Modifying Metrics in OpenTelemetry

Sometimes a metric is super useful but not always in the correct format to be fully useable. An example of this are some of the metrics from cert-manager, knowing when a certificate is going to expire and when it is going to be renewed. However, when this metric is scraped via Prometheus it is in Epoch (number of seconds since 1970-01-01Z00:00:00), which isn't normally a problem. But there are times when you need to perform comparisons, and the tool that you are using needs an ISO formatted date.

So the pattern in elastic is to create an ingest pipeline that parses the field, nice this is a centralised way to do this but means that you need to inspect every metric coming in to see if it needs to be updated. While this would seem to be the simplest approach to take it does mean that there would be increased processing overhead when millions of metrics are being sent.

However, we have a distributed tool that can do the processing for us; the open-telemetry collector. By using the collector we can move the smarts (and the overhead) to the source of the metrics, and reduce the need to add complexity and overhead at the central location.

In the collector there is the transform processor which can be added to a pipeline, to modify the signals (in this case metrics) as they are received and exported. The transform processor is built on top of the OpenTelemetry Transformation Language (OTTL), which provides a domain specific programming language to process signals using opentelemetry native concepts and constructs.

A previous post showed the ability to transform the name of a metric, but with OTTL more complex transformations can be applied. These transformations can also be restricted to groups of metrics, or even specific metrics using conditions. Furthermore, we can transform specific parts of a metric by limiting the context to the section of the metric that need to be modified.

transform:
  metric_statements:
  - conditions:
    - metric.name == "certmanager.certificate.renewal.timestamp.seconds"
    - metric.name == "certmanager.certificate.expiration.timestamp.seconds"
    context: metric
    statements:
    - set(metric.unit, "s")
    - replace_pattern(name, "(.+).seconds", "$$1")

In the above block we are restricting the scope of the statements using conditions: and context:. The logic in the conditions block is; thing1 || thing2, not anded. The metric context is the lowest level context for a metric signal, for example another context in metrics is datapoint, which will be covered further down.

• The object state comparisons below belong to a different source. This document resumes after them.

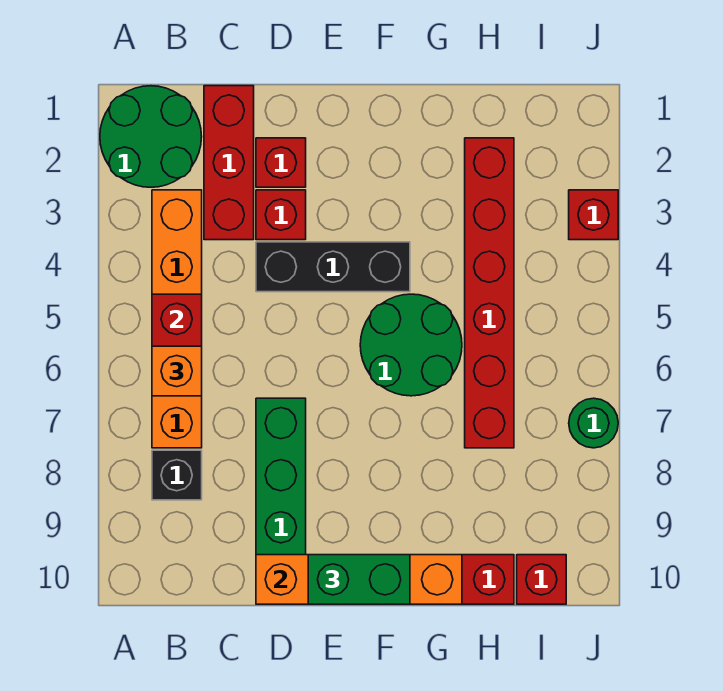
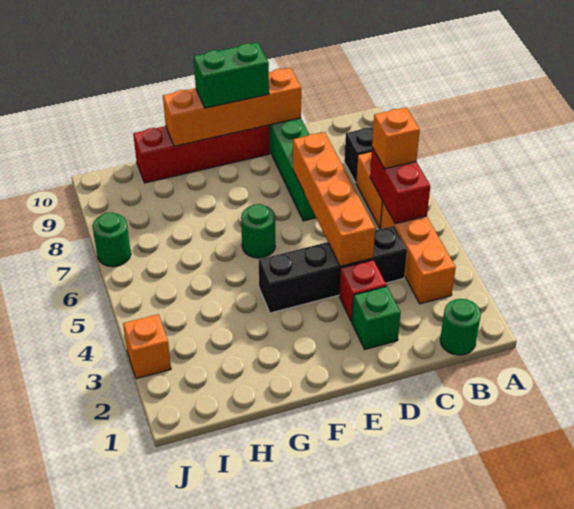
green round brick A1:B2 level 1 -> green round brick B1 level 1
red brick C1:C3 level 1 -> none
red brick D2 level 1 -> green brick D2 level 1
black brick D4:F4 level 1 -> black brick C4:F4 level 1
none -> orange brick D4:D7 level 2
green round brick F5:G6 level 1 -> green round brick F6 level 1
red brick H2:H7 level 1 -> none
red brick I10 level 1 -> none
red brick J3 level 1 -> orange brick J3 level 1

The first statement set(metric.unit "s"), sets the units for the metric. I'm doing this here because in OpenTelemetry metrics have units, whereas in Prometheus the metrics are either implied or are encoded in the metric name. So by being able to have the metric units in a standard format as an attribute, we can remove them from the name of the metric, which leads onto the following. In the final statement replace_pattern(name, "(.+).seconds", "$$1"), the metrics name has the regex pattern applied to it. In this case we are matching and collecting everything up to the final string .seconds and then replacing the value of the name with everything except the final .seconds.

transform:
  metric_statements:
  - conditions:
    - metric.name == "certmanager.certificate.renewal.timestamp"
    - metric.name == "certmanager.certificate.expiration.timestamp"
    context: datapoint
    statements:
    - set(attributes["datetime"], FormatTime(Unix(Int(value_double)), "%Y-%m-%d %H:%M:%S"))

Now that the metric units and name have been transformed we can move onto the timestamp, to restrict the scope of our change to the datapoint context. This is a list of datapoints that can also contain attributes, in our case we only have one datapoint. I've not seen any metrics with multiple datapoints as yet so can't comment on how this would behave.

Decomposing the statement; we're setting the datapoint attribute called datetime with the value from FormatTime(), which is parsing the number of seconds from Unix(). In order for Unix() to be able to parse the number of seconds the value of the datapoint needs to be cast to an Int().